- Born: 11 June 1878 Digby, Nova Scotia
- Died: 28 March 1960 (aged 81) Toronto, Ontario
- Occupation: Banker
- Spouses: Marguerite Williams ​ ​(m. 1903; died 1947)​; Aileen Steele Burns;
- Children: 4

= Herbert D. Burns =

Canadian banker (1878–1960)

Herbert Deschamps Burns (11 June 1878 – 28 March 1960) was a Canadian banker who served from 1945 to 1949 as president and from 1949 to 1955 as chairman of the Bank of Nova Scotia.

Burns joined the bank in Moncton, New Brunswick in 1896 as a junior clerk. Beginning in 1905 he was appointed to a series of managerial roles, before joining the head office in Toronto in 1923 as assistant general manager. Burns became general manager in 1941 and in 1945 was appointed a vice-president. In October 1945, he assumed the presidency. He held the post until 1949, when he became chairman of the board. Burns retired as chairman in 1955.

In 1932, two of Burns's sons founded the investment brokerage Burns Bros. & Company. In 1994 it was acquired by the Bank of Montreal and merged with Nesbitt, Thomson and Company to form BMO Nesbitt Burns, which continues as one of Canada's largest brokerages. Burns died in Toronto on 28 March 1960 at age 81.

== Early years and education ==
Herbert Deschamps Burns was born in Digby, Nova Scotia on 11 June 1878 to Charles Fowler Burns (1854–1918) and Sarah Caroline Brown (1854–1937). He was educated at Digby Academy, and graduated high school in Moncton, New Brunswick. Burns was descended from United Empire Loyalists.

== Career ==
Burns joined the Bank of Nova Scotia in Moncton as a junior clerk on 18 April 1896. From 1901 to 1903 he served as an accountant at the bank's Boston branch, and then from 1903 to 1905 as an accountant at its Montreal branch. He then held managerial posts at the banks branches in Kentville, Nova Scotia (1905–6), Woodstock, New Brunswick (1906), and Vancouver (1906–15). In 1915 he moved to Toronto, where he became superintendent of the bank's western branches, and then from 1916 to 1923 was appointed manager of the Toronto branch. In 1923 he became assistant general manager of the bank, in 1941 was appointed general manager, in 1944 was elected a director, and in 1945 was made a vice-president. In October 1945, Burns was appointed president, succeeding John Andrew McLeod. He held the post until 1949, when he was succeeded by Horace Luttrell Enman. When he stepped down as president, he succeeded McLeod as chairman of the board. He remained chairman until he was replaced in 1955 by Enman.

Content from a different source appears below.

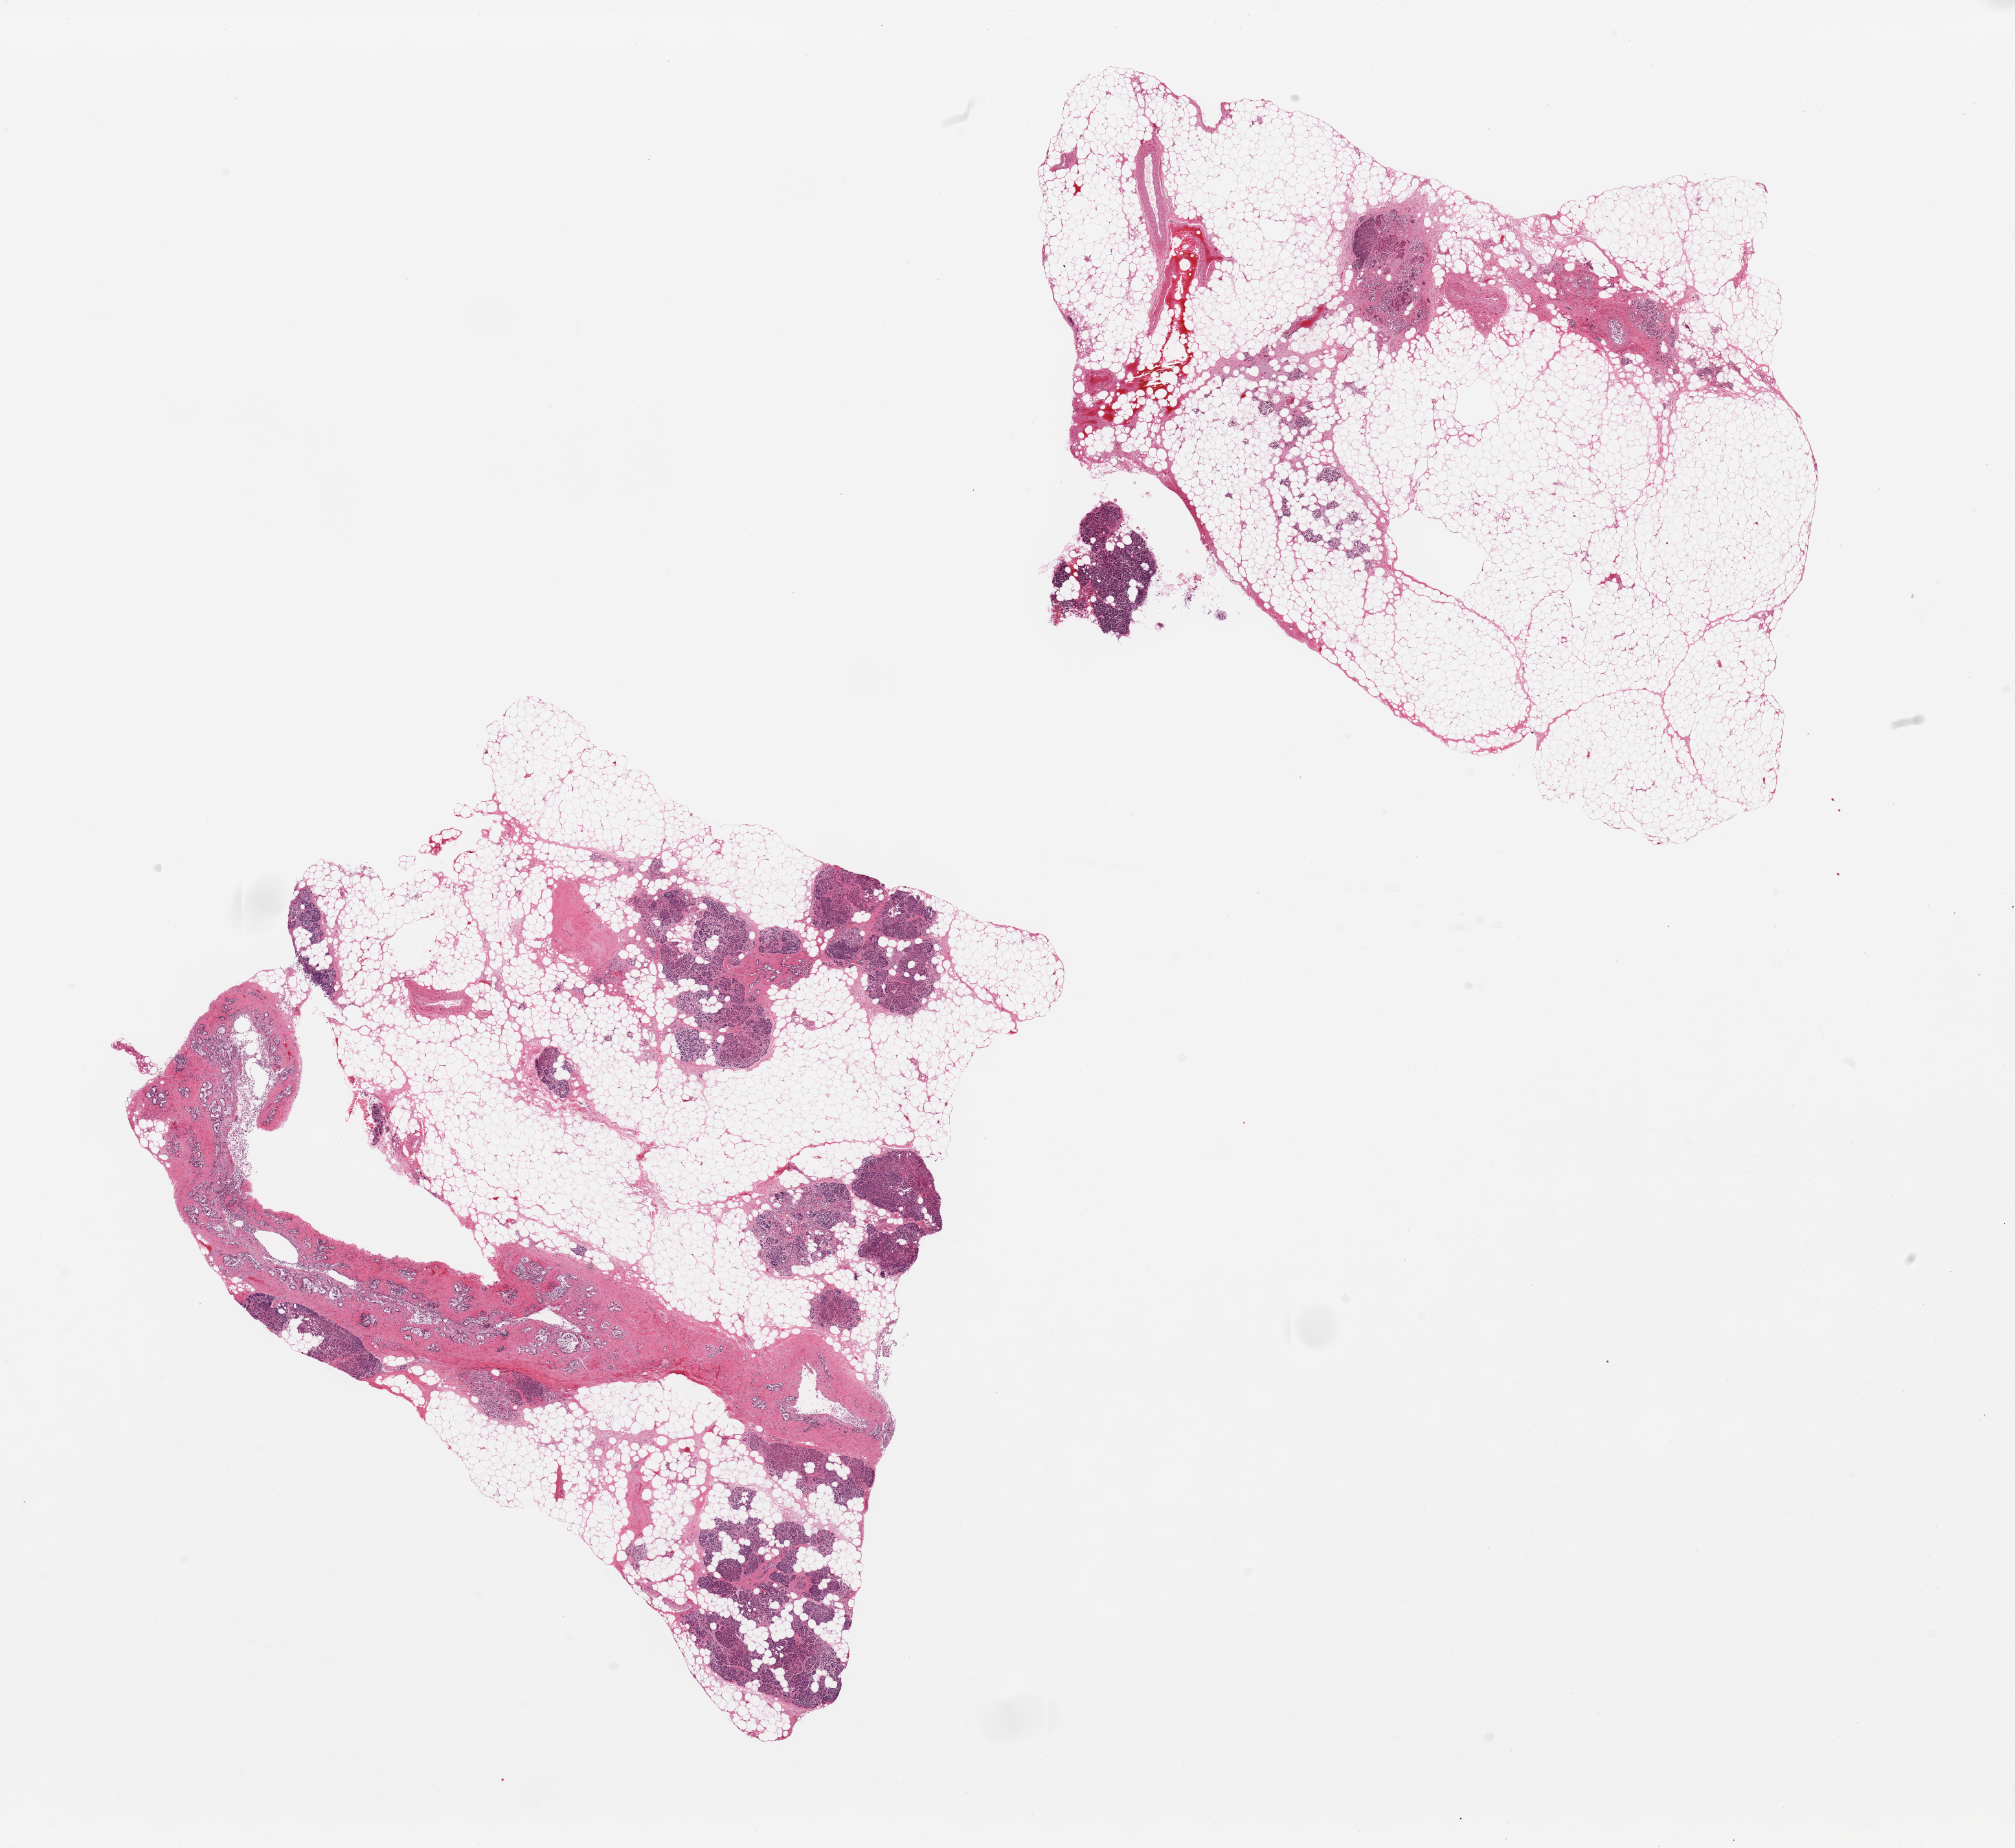
Whole-slide image, H&E stain — low-resolution overview of the scanned area, about 24.6 x 22.6 mm. PAXgene-fixed, paraffin-embedded tissue. Target tissue: pancreas. Tissue donor sample. Donor sex: male.
Reviewer comment on this tissue sample: 2 pieces, predominantly fat with limited parenchyma, fibrosis and atrophy, proliferation of ducts with sloughed lining, ?PanIN.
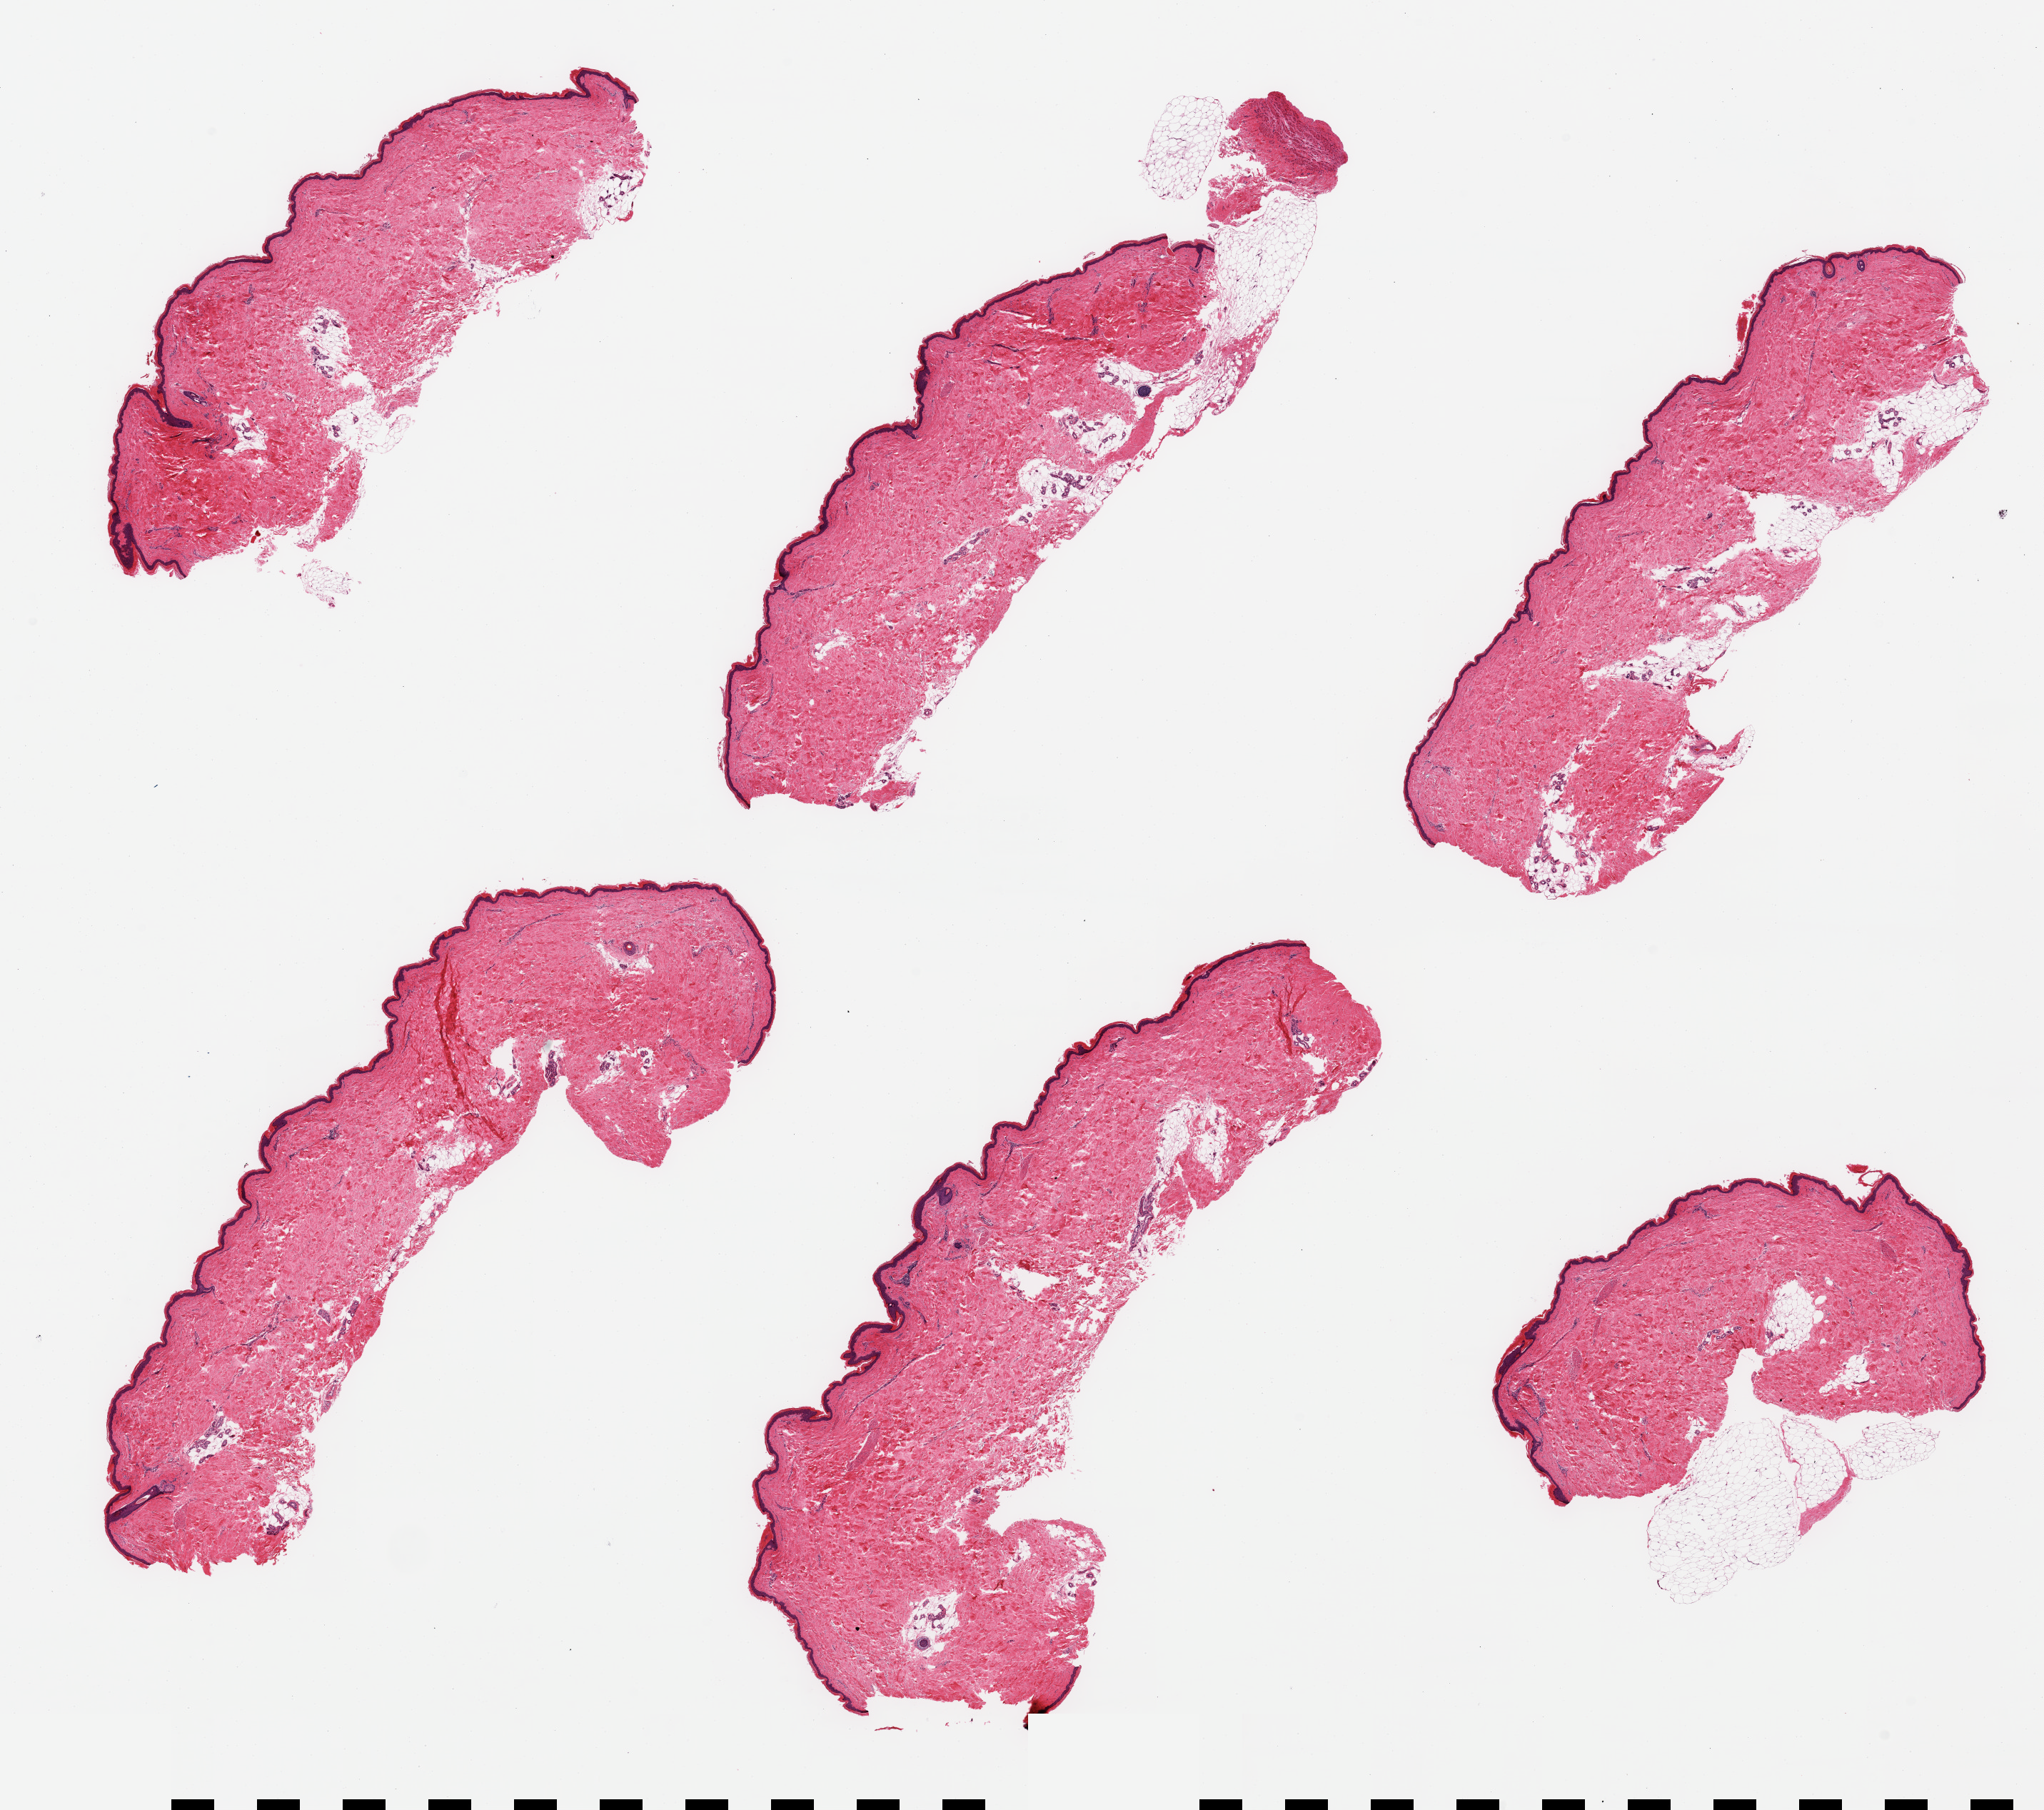
Digitized haematoxylin and eosin-stained section, brightfield — a low-resolution overview of the entire scanned area, about 22.6 x 20.0 mm; PAXgene-fixed, paraffin-embedded tissue; sampled site (target tissue): skin of lower leg; tissue donor sample. Female donor.
Pathologist's review note for this sample: 6 pieces, squamous epithelium is ~30-35 microns; moderate dermal fat.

In addition to his work with the bank, Burns served as president and chairman of the Crown Life Insurance Company. He was a director of the National Trust Company, Central Canada Loan & Savings Co., and the Toronto Savings & Loan Co.

== Personal life ==
On 10 November 1903, Burns married Marguerite Williams (1883–1947). They had four children: Herbert Latham (1906–1936), Charles Fowler Williams (1906–1982), John Harrison (1908–1935), and Constance Isobel (1913–1983).

In 1932, two of his sons Latham and Charles founded Burns Bros. & Company, an investment brokerage. Burns Bros., which became Burns Fry in later years, was acquired in 1994 by the Bank of Montreal, and is now part of BMO Nesbitt Burns. Latham married Isobel Cawtha of the Cawthra family. They had a son, Latham Cawtha Burns (1930–2015), who was later president of Burns Bros.

The family was struck with tragedy when John Burns was killed in a car crash in 1935, and then Latham Burns died of pneumonia the following year. Constance Burns married Bruce Grant Eaton, a descendant of Benjamin Harrison Eaton. After his wife's death in 1947, Herbert remarried to Aileen Steele (1902–1994).

Burns died at his Rosedale home in Toronto on 28 March 1960 at age 81.